I have heard good things about those chain mail gloves, especially for butchering but... by the time you spend the money on the glove, you could have bought a real french mandoline for half the price. Mandolines are to v slicers as Ferraris are to Yugos. And you won't need any protection to use it.


----------



## BubbaGourmet (Feb 25, 2004)

I do not advise using a French mandolie without hand protection. Even seasoned chefs have cut themselves terribly on them. I have one and learned the hard way to use the shield...you _need_ fingertips to play guitar!


----------



## scott123 (Feb 25, 2004)

> I do not advise using a French mandolie without hand protection.



Neither am I. I'm just saying you don't need $130 gloves.  You just use the shield.


----------



## Essie (Feb 25, 2004)

Thanks all for you help. I will really try to learn to use the shield. Right now, it seems very awkward to me


----------



## kitchenelf (Feb 25, 2004)

Like scott123 said - I would rather spend my money on a mandolin of excetional quality - using the shield that comes with it - than using a "V" slicer - I'm guessing but is it made of plastic?  I have had both and I found that the plastic bends, thereby causing you to press even more firmly.  The stainless mandolin doesn't give at all and has several blades and a very controlled thinness or thickness - the "V" slicer I had had set blade heights of which I had no control.
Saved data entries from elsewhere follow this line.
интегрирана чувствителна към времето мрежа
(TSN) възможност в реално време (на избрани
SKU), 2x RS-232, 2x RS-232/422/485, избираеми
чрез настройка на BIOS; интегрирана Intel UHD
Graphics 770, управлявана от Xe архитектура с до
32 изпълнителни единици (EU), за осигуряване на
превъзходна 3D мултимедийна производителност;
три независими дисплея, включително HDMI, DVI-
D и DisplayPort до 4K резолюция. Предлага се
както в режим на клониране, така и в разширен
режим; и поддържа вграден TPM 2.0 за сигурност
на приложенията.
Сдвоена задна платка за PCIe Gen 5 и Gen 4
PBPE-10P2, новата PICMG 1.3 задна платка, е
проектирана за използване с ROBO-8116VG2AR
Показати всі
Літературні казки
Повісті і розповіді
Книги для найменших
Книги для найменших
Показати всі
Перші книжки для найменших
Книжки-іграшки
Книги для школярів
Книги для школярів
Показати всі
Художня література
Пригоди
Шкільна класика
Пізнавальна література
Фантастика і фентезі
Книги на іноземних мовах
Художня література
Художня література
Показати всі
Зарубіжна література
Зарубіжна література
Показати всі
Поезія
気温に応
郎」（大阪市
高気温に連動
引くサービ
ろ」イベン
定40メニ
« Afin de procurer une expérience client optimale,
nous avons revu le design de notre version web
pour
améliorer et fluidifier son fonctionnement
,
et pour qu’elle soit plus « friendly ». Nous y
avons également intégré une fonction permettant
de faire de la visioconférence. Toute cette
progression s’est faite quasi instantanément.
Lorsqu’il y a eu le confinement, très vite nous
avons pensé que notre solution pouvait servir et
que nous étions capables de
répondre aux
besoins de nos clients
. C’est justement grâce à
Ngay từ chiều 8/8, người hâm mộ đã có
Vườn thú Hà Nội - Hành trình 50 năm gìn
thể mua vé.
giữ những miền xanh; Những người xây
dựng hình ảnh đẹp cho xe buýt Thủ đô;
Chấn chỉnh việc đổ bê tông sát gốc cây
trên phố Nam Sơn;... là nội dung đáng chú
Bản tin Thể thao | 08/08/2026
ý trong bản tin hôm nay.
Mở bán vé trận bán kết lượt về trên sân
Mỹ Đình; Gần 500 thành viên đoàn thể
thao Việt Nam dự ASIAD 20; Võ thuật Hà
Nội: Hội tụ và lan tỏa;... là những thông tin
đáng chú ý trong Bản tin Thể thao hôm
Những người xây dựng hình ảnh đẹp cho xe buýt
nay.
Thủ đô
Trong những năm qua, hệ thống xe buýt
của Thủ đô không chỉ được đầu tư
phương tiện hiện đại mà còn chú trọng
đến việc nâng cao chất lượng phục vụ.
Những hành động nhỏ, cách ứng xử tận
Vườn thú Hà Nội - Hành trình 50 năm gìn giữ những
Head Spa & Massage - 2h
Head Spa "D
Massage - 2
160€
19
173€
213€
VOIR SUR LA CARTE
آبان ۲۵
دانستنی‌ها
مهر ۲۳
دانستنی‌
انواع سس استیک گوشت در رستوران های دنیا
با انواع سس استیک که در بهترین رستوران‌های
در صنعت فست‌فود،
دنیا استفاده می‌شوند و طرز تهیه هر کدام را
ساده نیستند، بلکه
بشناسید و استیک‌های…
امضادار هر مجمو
The big difference - other than the materials used - is also in the safety guide.  Check out the Bron versus the "V" guides Bron - V Slicer

The Bron closes down ON the food you are slicing and has a "frame" around the food and your fingers not exposed to the blade at all, the V slicer requires you to actually press down on the food while holding the guide - hoping it doesn't slip, and you know the rest...


----------



## BubbaGourmet (Feb 25, 2004)

Sorry Scott, I misunderstood what you were saying. I agree that $130 dollar gloves are a bit much. Now, are they any different than the fish cleaning gloves you caqn buy from sporting godds places for about 20 bucks?


----------



## sugrmag (Mar 10, 2004)

...i was going to suggest an oyster shucking glove or some other thick/multi layer heavy canvas...


----------



## Essie (Mar 15, 2004)

I have been carefully practicing with and without the guard and I am getting pretty good. I am being very careful near the end. I just finished slicing cucumbers paper thin and not pieces of me went into the bowl. 
Thanks all again.


----------



## kitchenelf (Mar 15, 2004)

^5  (high 5) Essie!!!!  It's hard to pass on a recipe that everyone thinks is soooooo good if it's got pieces of you in it!


----------